I do not think Trump's plan will encourage corporations to distribute more cash to shareholders by paying dividends or by buying back shares. There are numerous transition issues which might confer windfall gains or losses on particular types of taxpayers, including President Trump himself. 

Consider, for example, an individual who owns commercial real estate as an individual, rather than through an LLC. To be consistent, the individual-owned business real estate should be taxed a rate of 15 percent plus 20 percent, which equals 35 percent, rather than at a lower rate. Consistency also requires that distributions from LLCs not be taxed additionally at 20 percent if the income has already been previously taxed. Business owners should get credit for taxes they have previously paid and not get a windfall for taxes they have not paid. 

Trump's plan is consistent with fundamental tax reform that taxes all cash flows from wages and business activity once, at a maximum rate of 35 percent, at the time the income is converted from savings or business assets into personal consumption.


‘Pass-Through’ Proposal Asking for Abuse 

President Trump’s pass-through proposal is asking for abuse. Small business owners could easily reclassify expenses to be net income and vice versa.

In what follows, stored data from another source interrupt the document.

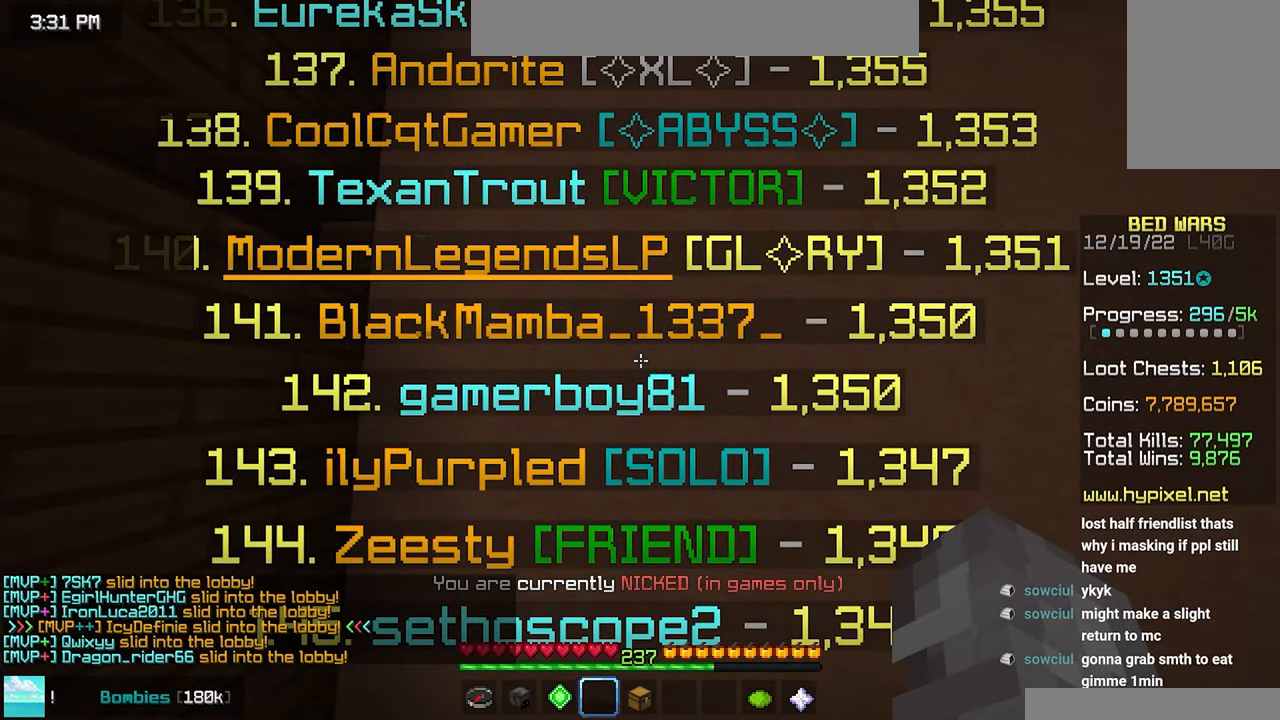
{"keys": ["left", "up"], "mouse": ["left"], "events": [[283, "left", "down"], [283, "mouse_left", "down"], [417, "up", "down"]]}
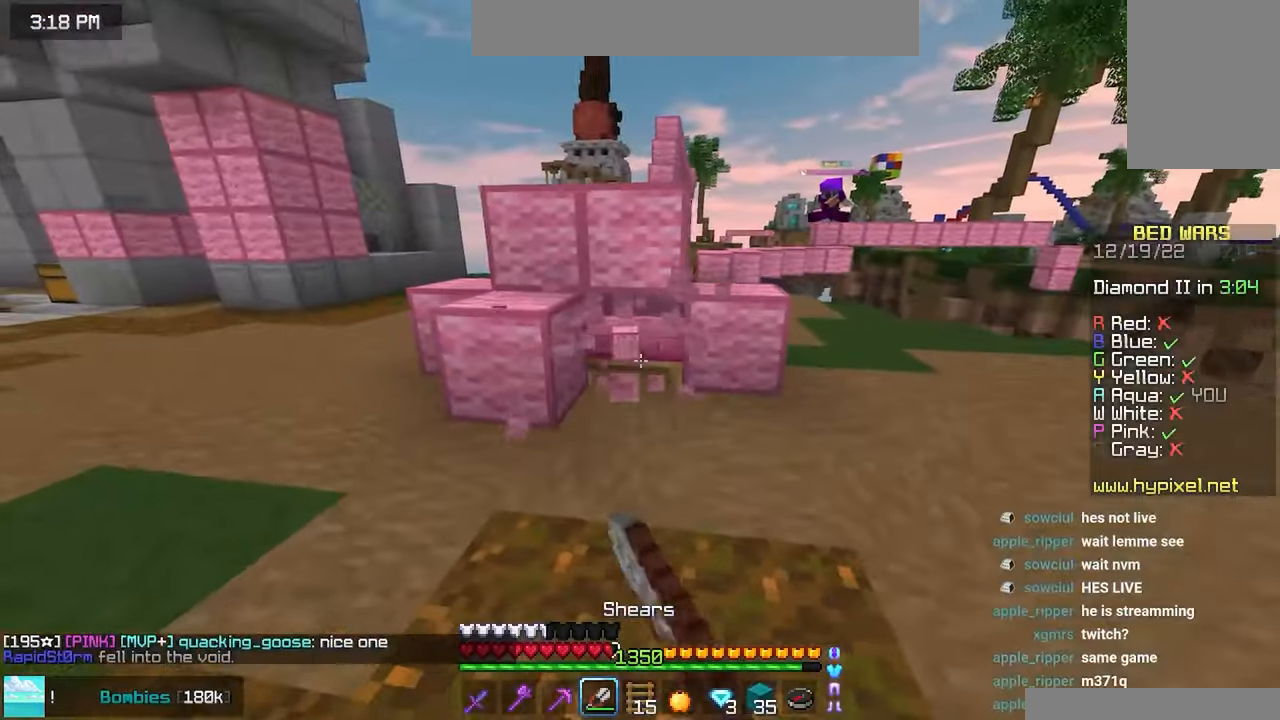
{"keys": ["right", "up"], "mouse": ["left"], "events": [[100, "left", "up"], [200, "right", "down"]]}
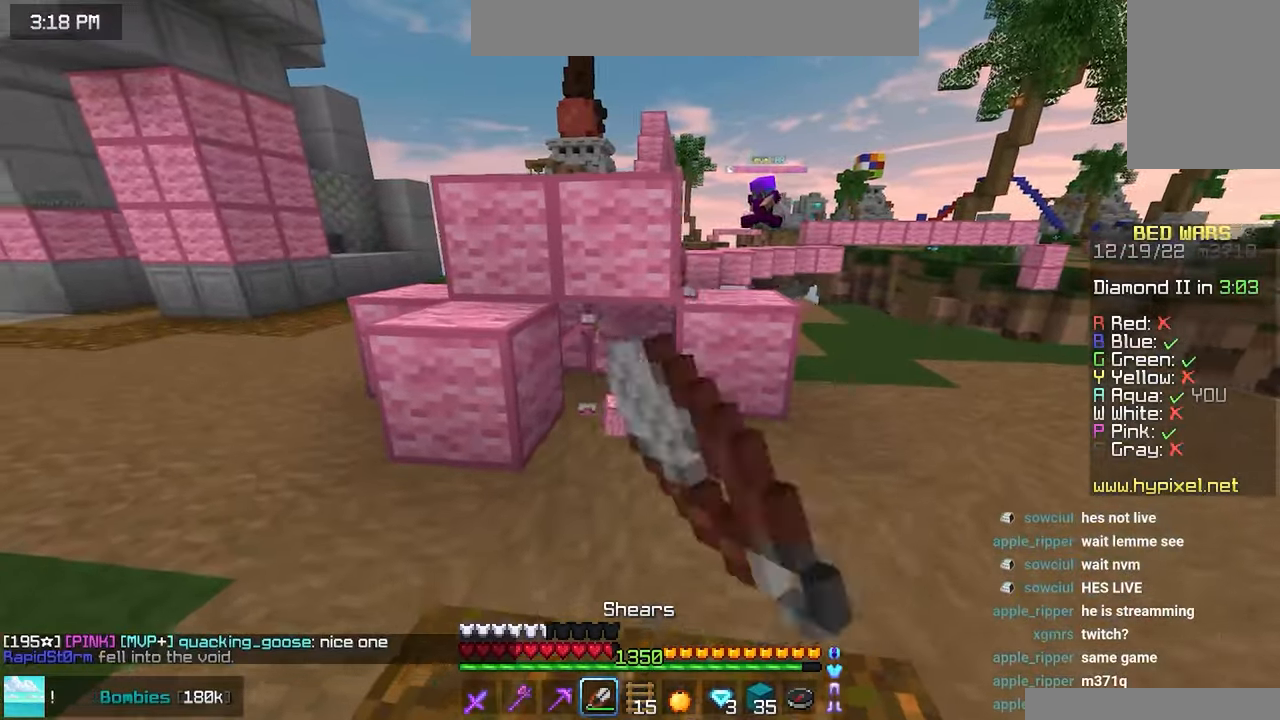
{"keys": ["right"], "mouse": [], "events": [[167, "mouse_left", "up"], [167, "up", "up"]]}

If one mechanism has a lower tax rate than the other, the reclassifications will take place. Ideally, all income is subject to the same rate at the personal level, thus eliminating the incentive to reclassify the income.

Housing Volatility 

Keeping the mortgage interest deduction and eliminating interest deductions at the corporate level would mean that housing becomes even more debt financed and companies more equity financed. This would make housing increasingly volatile.

Gaming the System

A one-time tax on accumulated foreign earnings rewards corporations that have moved operations to foreign jurisdictions for gaming the tax system. Firms in position to move profits abroad (by transfer pricing of intellectual capital) and who anticipated being subject to the tax on the differential, would see that tax liability fall from as high as 35 percent to perhaps 5-to-8-percent.

While Trump’s proposal disincentivizes stockpiling cash, it does not incentivize returning capital. Mature firms would have little use internally for repatriated cash. They would already have raised the money for any activity needing such funds… There is nothing wrong with dividends and repurchases [in the context of] returning capital to the owners of that capital so that they can optimally reallocate it to where better opportunities for using that capital exist.